The graffiti drone is every billboard’s worst nightmare

Tag up the city remotely.

 

AJ Dellinger

Tech

Posted on Jul 6, 2015   Updated on May 28, 2021, 10:18 am CDT

Advertisers and brands, beware: Your billboards will never be safe again. A paint-wielding drone by the name of Icarus is here to help graffiti artists reach new heights and tag their names on surfaces previously untouched by their vandalism.

The open-source drone project has been in the works since last year. It was first shown off at the Silicon Valley Contemporary Art Fair held in the Hole gallery in New York City. Controlled by self-described “artist-vandal-hacker” KATSU, who also conceived of the device, this drone was used to tag up every surface of a room—from canvases on the wall to the chairs, rug, and TV set of the mock living room in the middle of the display.

KATSU has taken the drone out of the art studio and into public, directing the nozzle of the spray can at a new target: Kendall Jenner. Well, at least a really big picture of Jenner: A six-story billboard for baring the model’s image as she poses in a pair of Calvin Klein jeans hangs from Lafayette and East Houston St. in New York City.

The huge, unscalable image is now marked with the work of KATSU. The artist tagged the image in red paint, scribbling lines across Jenner’s face.

The team behind the Icarus drone have published the complete steps to building a drone on their website.
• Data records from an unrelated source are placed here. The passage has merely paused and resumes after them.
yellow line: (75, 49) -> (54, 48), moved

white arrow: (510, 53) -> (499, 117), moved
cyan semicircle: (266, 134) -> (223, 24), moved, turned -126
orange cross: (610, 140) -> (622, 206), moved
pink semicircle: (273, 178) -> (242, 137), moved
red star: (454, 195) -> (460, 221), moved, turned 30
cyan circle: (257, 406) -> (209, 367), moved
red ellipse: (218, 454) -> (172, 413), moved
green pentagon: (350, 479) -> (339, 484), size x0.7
If you have access to a 3D printer, soldering tools, and experience programming for Arduino, you can build a paint drone of your own to mark up whatever you feel deserves it. For everyone else, it’s possible to purchase a completed model from Project Icarus. 

No matter which route you take, it won’t be a cheap purchase:  The base drone used for the project is the Phantom 2, which retails for $499 on its own.